New explorers of the underwater world will quickly realise that scuba diving holidays are not like any other holiday. Aside from the basics, such as weather, there are other things to take into consideration, from currents to water temperatures. If you’re just starting out as a diver and don’t quite know what to do when it comes to planning your next wet getaway, stick around and read on.
Find out more about the dive season. In other words, determine when’s the best time to visit the destination you have in mind. You probably wouldn’t want to go scuba diving in the Philippines knowing it’ll be cloudy and gloomy half the time, or visit the Maldives on the cheap, only to find out that it’s cheap because the weather completely blows.
Ask yourself what exactly is it that you want to see. In some places, the chances of seeing specific marine animals are higher during certain times of the year. In Fiji, for example, the water may be nice and warm in November, but you’ll see a lot less bull sharks compared to other months because they leave the area for mating season.

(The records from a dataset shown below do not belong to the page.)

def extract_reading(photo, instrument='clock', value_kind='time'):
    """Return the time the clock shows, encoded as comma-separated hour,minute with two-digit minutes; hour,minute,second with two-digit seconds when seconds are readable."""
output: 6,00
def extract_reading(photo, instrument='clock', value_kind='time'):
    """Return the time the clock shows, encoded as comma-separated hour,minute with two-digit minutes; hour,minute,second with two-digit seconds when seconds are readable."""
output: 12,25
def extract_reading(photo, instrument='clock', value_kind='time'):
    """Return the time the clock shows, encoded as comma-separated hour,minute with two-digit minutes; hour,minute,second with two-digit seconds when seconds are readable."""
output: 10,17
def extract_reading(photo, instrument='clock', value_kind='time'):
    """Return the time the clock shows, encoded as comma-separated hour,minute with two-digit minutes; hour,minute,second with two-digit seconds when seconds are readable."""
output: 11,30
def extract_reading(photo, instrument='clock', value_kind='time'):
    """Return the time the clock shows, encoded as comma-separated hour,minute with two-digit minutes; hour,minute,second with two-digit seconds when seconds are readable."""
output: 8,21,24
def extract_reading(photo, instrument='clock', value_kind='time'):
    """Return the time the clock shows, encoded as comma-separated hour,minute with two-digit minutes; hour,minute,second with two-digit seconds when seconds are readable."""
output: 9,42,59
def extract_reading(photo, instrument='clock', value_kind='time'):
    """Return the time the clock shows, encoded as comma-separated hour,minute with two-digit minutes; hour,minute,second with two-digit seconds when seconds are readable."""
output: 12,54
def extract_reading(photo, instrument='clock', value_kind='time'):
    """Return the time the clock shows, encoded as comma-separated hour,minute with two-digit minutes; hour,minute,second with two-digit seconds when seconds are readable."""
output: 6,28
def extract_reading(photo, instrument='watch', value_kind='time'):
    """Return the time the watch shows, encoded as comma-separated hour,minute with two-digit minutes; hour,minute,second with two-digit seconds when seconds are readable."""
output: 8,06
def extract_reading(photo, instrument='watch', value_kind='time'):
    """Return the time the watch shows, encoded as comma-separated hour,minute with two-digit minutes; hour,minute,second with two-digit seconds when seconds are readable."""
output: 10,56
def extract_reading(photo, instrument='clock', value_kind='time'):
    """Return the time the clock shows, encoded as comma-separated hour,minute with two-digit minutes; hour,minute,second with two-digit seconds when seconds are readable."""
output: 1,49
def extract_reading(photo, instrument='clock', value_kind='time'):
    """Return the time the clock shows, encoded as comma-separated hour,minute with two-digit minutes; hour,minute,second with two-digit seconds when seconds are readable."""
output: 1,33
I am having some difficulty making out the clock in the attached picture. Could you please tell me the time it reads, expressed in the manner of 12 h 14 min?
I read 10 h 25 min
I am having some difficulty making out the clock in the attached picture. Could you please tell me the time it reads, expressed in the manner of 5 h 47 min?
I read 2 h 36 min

Do research on water temperatures. This is crucial for those who cannot stand the cold – it will help you decide if a 3mm wetsuit is enough, or if you need to consider renting a thicker one from your dive operator.
The moon phase matters. If you want to get really technical, turn to science. If you paid attention in school, you’d remember that moon phases affect the tides and the currents. Can’t handle crazy conditions just yet? Don’t choose dates that fall around a new or full moon. Speaking of currents…

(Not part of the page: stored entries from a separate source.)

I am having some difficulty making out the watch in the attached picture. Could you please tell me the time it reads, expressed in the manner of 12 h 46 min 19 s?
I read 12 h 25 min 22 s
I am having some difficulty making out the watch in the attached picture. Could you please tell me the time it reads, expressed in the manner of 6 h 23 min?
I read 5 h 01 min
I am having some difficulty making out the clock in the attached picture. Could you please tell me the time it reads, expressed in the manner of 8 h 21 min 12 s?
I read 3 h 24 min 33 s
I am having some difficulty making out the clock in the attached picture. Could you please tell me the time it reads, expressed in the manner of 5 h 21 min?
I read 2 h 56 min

Check how strong the currents can get. And, seriously, do not take this lightly. In destinations like Komodo in Indonesia, the currents are pretty darn insane. Sure, the fact of the matter is you’ll get big fish with strong currents, but if you’re not experienced enough, you put yourself (and those looking after you, like your dive buddy and guide) at risk.
Do you need to be nitrox-certified? That’s something worth asking. Diving on nitrox increases your bottom time (amongst several other benefits) and is highly recommended if you’re visiting places like Lembeh in Indonesia or Palau, where you will find yourself parked at particular depths for quite a while.

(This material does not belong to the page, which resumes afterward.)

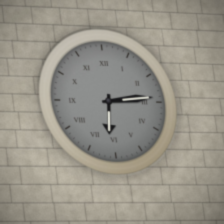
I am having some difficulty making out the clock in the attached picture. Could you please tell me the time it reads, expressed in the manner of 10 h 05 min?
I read 6 h 14 min
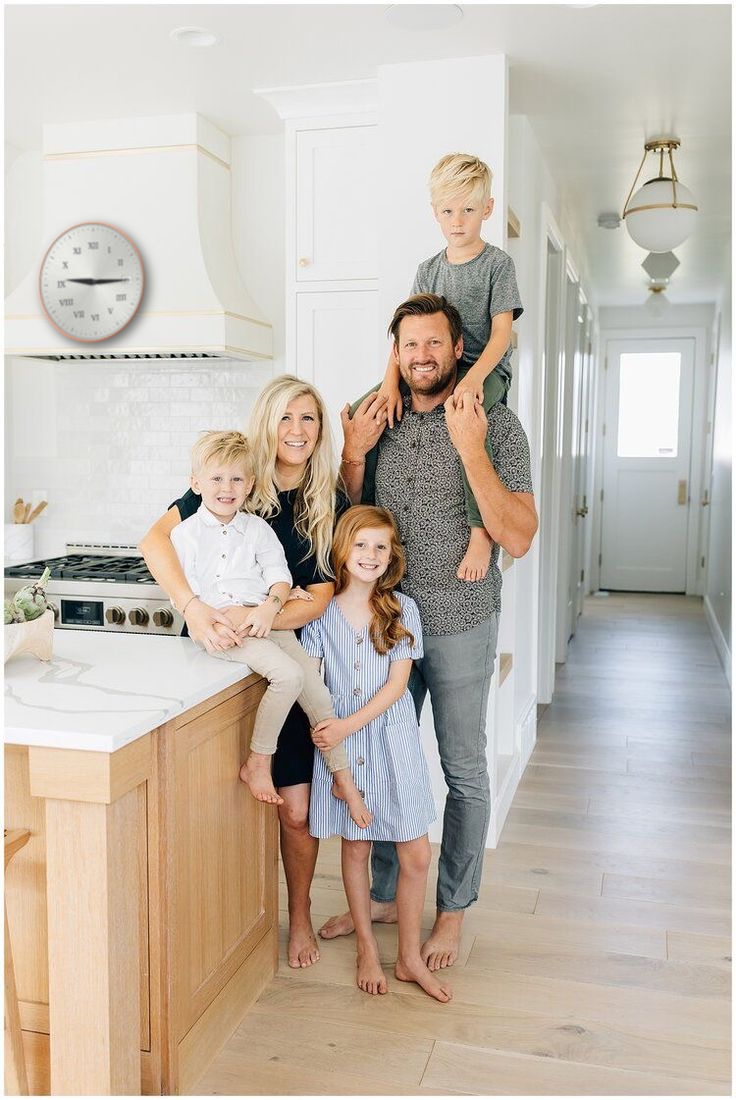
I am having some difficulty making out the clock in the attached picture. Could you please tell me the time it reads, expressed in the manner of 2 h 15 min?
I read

Liveaboards versus land-based resorts. In areas like Tubbataha, Philippines, you don’t have a choice and must book a spot on a liveaboard, but in other destinations, like the Red Sea in Egypt, you have both options. However, many seasoned divers will tell you that the latter is best explored via liveaboard, even though the land-based resorts are everywhere (and mostly less expensive).
Consider the no-fly rule. Whether it’s the standard 24 hours before flying or several days if you’ve been diving continuously over a long period of time, keep the golden rule in mind and plan ahead so you know when your last dive will be and what you can do during the extended surface interval.